In the film industry, where nostalgia has become extremely divisive, the argument against superhero movies shouldn’t just be about mass volume = churn. It should be about the fact that we’re stuck in a loop of rehashing fixed source material and how this blocks studio’s investing in stories that can shift the conversation of the times forward, not just because a lot of them are shit now.

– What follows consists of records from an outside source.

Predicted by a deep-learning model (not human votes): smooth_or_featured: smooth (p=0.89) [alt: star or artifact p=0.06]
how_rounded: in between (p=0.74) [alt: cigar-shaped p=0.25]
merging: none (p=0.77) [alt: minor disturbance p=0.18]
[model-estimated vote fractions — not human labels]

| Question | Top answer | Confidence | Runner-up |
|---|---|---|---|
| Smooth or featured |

So as cinema’s struggle to fill seats because of the above, Sony Pictures sanctions the re-release of Whiplash globally this September, the seminal psychodrama by Damien Chazelle for its 10th Anniversary. It’s only been 10 years. Though it’s up there with the great films of the last few decades, it is on Netflix. Does it warrant a re-release? But it’s a legit, oddly welcome surprise to see it back in cinemas. With an opening weekend in the US grossing a solid $578,000 across three days - perhaps this is the kind of nostalgia that consumers want to buy into. A nostalgia that reminds them of a closer past: the mid-10s? More sharp focus than soft focus. ‘Cause being nostalgic about things from just ten years ago roots the trend in a closer reality, and if nostalgia is a means of searching for answers, does this mean what people are looking for isn’t that far away?

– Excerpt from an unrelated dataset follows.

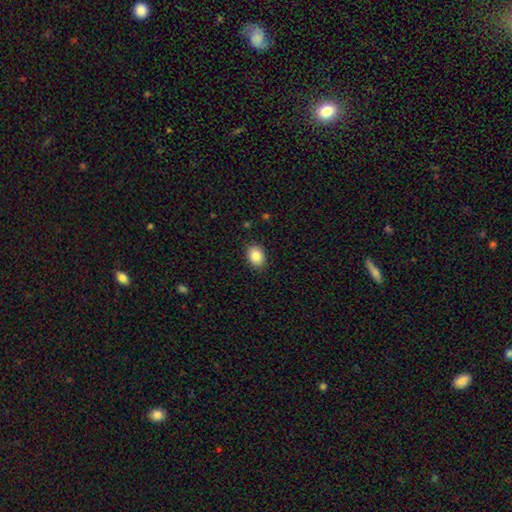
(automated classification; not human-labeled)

This idea of micro-nostalgia could read more drily- ‘‘they’ve killed all the obvious stuff, so now they’re after the not-so-obvious’’. But, if this is a landscape we’re looking at - one where nostalgia being used across all consumer categories is a mainstay - then micro-nostalgia at least, offers choices. Less brain drain elicited by more franchisal rebirths. More surprises elicited by the use of tighter, more unexpected references.